Please pick up the engine article on oil pan and pump removal below right after its last sentence and keep writing it.

----- Provided text -----

Tackling Several Engine Projects, Pt. 7
Oil Pan and Pump Removal
The pan is poised and ready to come off. Everything is out of the way, and a 1⁄4” drive, 3/8” swivel socket is used to remove most of the fasteners as seen in Photo 133. The smaller 1⁄4” drive is less bulky, and can deliver all the torque that’s needed to remove these small bolts. There are two studs located on each end of the oil pan, and a 1⁄2” drive deep socket will replace the swivel socket for removing those.
Once all have been removed, the oil pan reinforcement rails come down first followed by the oil pan as seen in Photo 134. The pan is tipped down in the rear to clear the flex plate and torque converter. It’s a close fit, but it will come out. Remember to have the harmonic balancer positioned with the timing mark at 6 o’clock. This will put the crankshaft’s forward counterweights up inside the block giving the clearance needed to slide out the oil pan.
Photo 135 looks inside the removed oil pan. There was some sludge, but not as much as was expected. Also there were some chunks of fiber, most likely from a factory timing gear that had let go at some point in history before the vehicle joined our family.
Speaking of timing gears, many readers might be wondering why in the world the timing cover hasn’t been removed to get a look at the chain and gears. That’s a valid question, and something that should be done. After all, with the oil pan off, there’s no easier time to replace the chain and gear set. But the reason I’m not doing that is simple; they were all replaced very recently. I had a wakeup call when the nylon teeth sheared off the original factory gear in our 1986 Caprice, so preventative maintenance was performed with the El Camino and all was replaced.
With that explained, the oil pan is set aside to be cleaned and painted before reinstallation. The oil pump is now in plain view, and a 5/8” socket, extension and 1⁄2” drive breaker bar (flex handle to some folks) are the tools of choice for removal as seen in Photo 136.
Once the bolt is removed, the base of the pump requires several taps with a hammer to free it. Lower it straight down until the oil pump’s drive rod clears the engine, and set it aside. A new pump will be going back in its place, but the pickup screen will be removed from the old pump, cleaned and installed on the new pump. There is some masking and painting that still needs to be done, and having the oil pan off yields a little extra room. Replacing the pump at this time would just make masking the bottom end of the engine a bit more difficult, so for the moment that will wait.
At this point it’s never a bad idea to take a look at a connecting rod bearing or two. If there are any issues, it makes sense to discover them now, and think out the options. The #4 connecting rod was currently a low throw on the crankshaft and conveniently located, so its cap was unbolted. To remove it requires some gentle tapping back and forth on each side to free the bond. Carefully work it off the connecting rod studs. With the cap removed, there is a clear view of the lower half of the bearing insert as seen in Photo 137. Sure there is some visible wear on the insert, but nothing that has me running to the parts store. The engine has 225,000 miles on it, so that isn’t surprising, and the crankshaft journal looks fine. That perpendicular line going across the bottom of the insert is a small section of Plastigauge. If you’re not familiar with the product, it’s an inexpensive and accurate method used to measure bearing clearance. It is available in a couple of sizes, so you should know ahead of time the clearance range that’s required for your project. However, most good parts clerks will likely know what you need.

----- Data provided -----

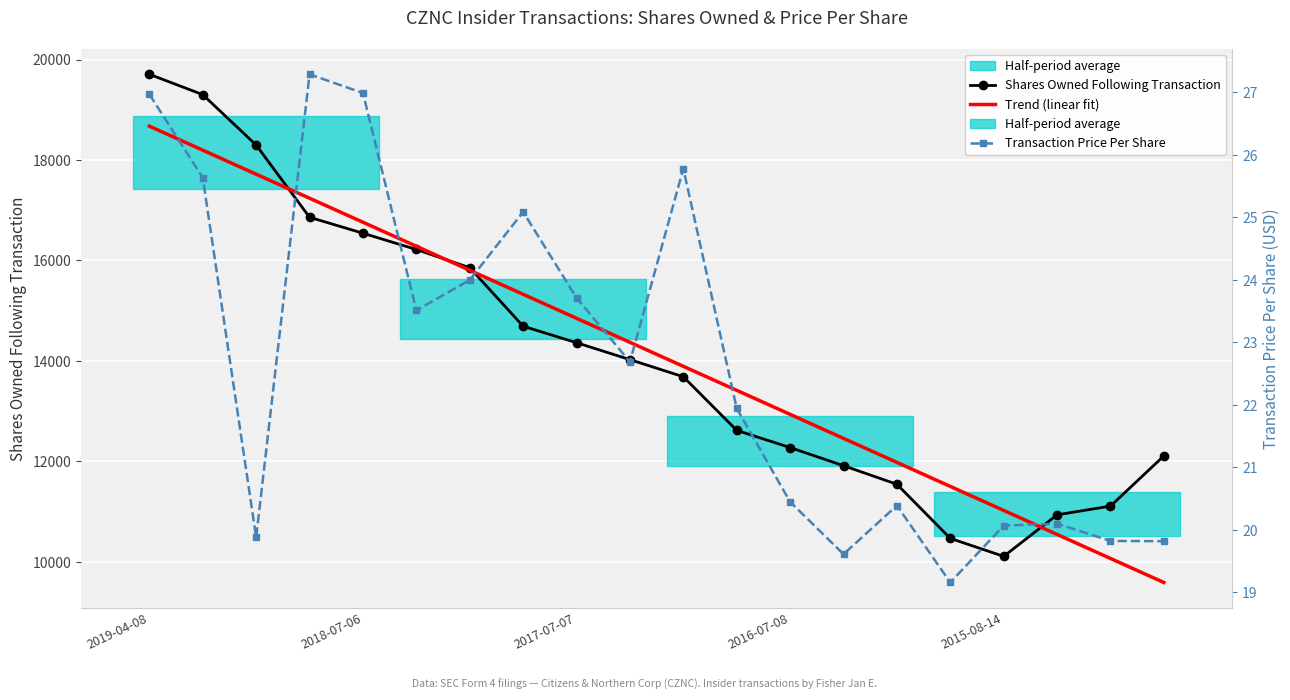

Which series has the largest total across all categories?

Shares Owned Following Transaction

-----
----- Data provided -----

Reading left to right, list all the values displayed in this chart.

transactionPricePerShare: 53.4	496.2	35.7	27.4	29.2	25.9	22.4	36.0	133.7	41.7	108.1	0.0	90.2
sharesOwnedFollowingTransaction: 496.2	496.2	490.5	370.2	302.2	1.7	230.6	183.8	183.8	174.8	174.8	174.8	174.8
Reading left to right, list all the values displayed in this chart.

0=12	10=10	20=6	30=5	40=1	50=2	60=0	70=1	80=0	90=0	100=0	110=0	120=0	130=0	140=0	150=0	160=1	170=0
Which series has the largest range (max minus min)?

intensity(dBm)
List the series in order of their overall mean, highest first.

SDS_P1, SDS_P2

-----

- **Result of this task**:
For this engine the connecting rod clearance range is .0013”-.0035”. Remove the insert wiping both it and the bearing cap dry, and then replace the insert in the bearing cap. Also wipe the crankshaft journal dry as well. Place the Plastigauge across the bearing as shown in Photo 137, and carefully slide it onto the connecting rod studs. Progressively torque each stud until the desired torque level has been reached, (in this case 45 foot pounds) as shown in Photo 138. Then loosen the nuts and carefully remove the cap. The crushed Plastigauge is then measured against the paper sleeve that it came in to indicate the clearance as is being done in Photo 139.
If the width of the compressed Plastigauge is larger at one side than the other, this usually indicates a tapered journal. This journal is showing a clearance of .0015”. To possibly be a bit more accurate, the top insert could also be removed, and the entire journal and insert wiped free of oil for the test. Had this been a vehicle of unknown history, considerably more time would be spent checking the bearings and crankshaft journals. For more information about Plastigauge and how to use it, visit www.plastigaugeusa.com.
Installing the Oil pump and Pan
Before bolting on the new oil pump there are a few things to do. First remove the drive rod from the pump if it hasn’t already come loose. The plastic/nylon collar that joins the rod to the pump will be brittle with age, so usually a little sideways wobble is all that’s needed to pop the joining collar in half, and free the rod. Another collar is included with the new pump, but don’t install it just yet. The new pump doesn’t include a pickup screen; you either have to reuse the old one or purchase a new one. This one is perfectly serviceable, only needing to be cleaned. To remove it, secure the old pump in a vise, and while grabbing the pickup with your hands, rotate it back and forth while pulling it away from the pump.
Once free, clean and dry the pickup screen thoroughly. As a general rule, the pickup screen is perpendicular to the pump body. One manual stated the pickup should be installed parallel with the oil pan mounting rails on the block. To do this, the pump can be either held in place by hand, or loosely secured to the block with its bolt. Temporarily install the pickup with no more than hand pressure, there will be enough friction to keep the screen in place when you move it. Now judge it in relationship to the oil pan mounting rails, and move the pickup accordingly. When satisfied that it’s parallel, make a mark on the pump and tube with a sharpie so that you can reassemble it in the same location. Photo 140 shows the reference mark. Next remove and coat the inlet of the tube with a sealer; Permatex #1 is being used in Photo 141. Insert the tube into the pump with the marks aligned. The best method to install the pickup tube is to rest a snug- fitting open end wrench on the raised edge and tap it in with a hammer until it’s completely seated as seen in Photo 142. Clean up the drive rod and insert the plastic/nylon coupler onto the end as shown in Photo 143. If you prefer, it could be installed on the pump instead, it makes no difference. Line up the drive tang on the rod with the pump and slide the two together until you hear it snap in place. Photo 144 shows the drive rod installed and almost ready to be replaced in the engine.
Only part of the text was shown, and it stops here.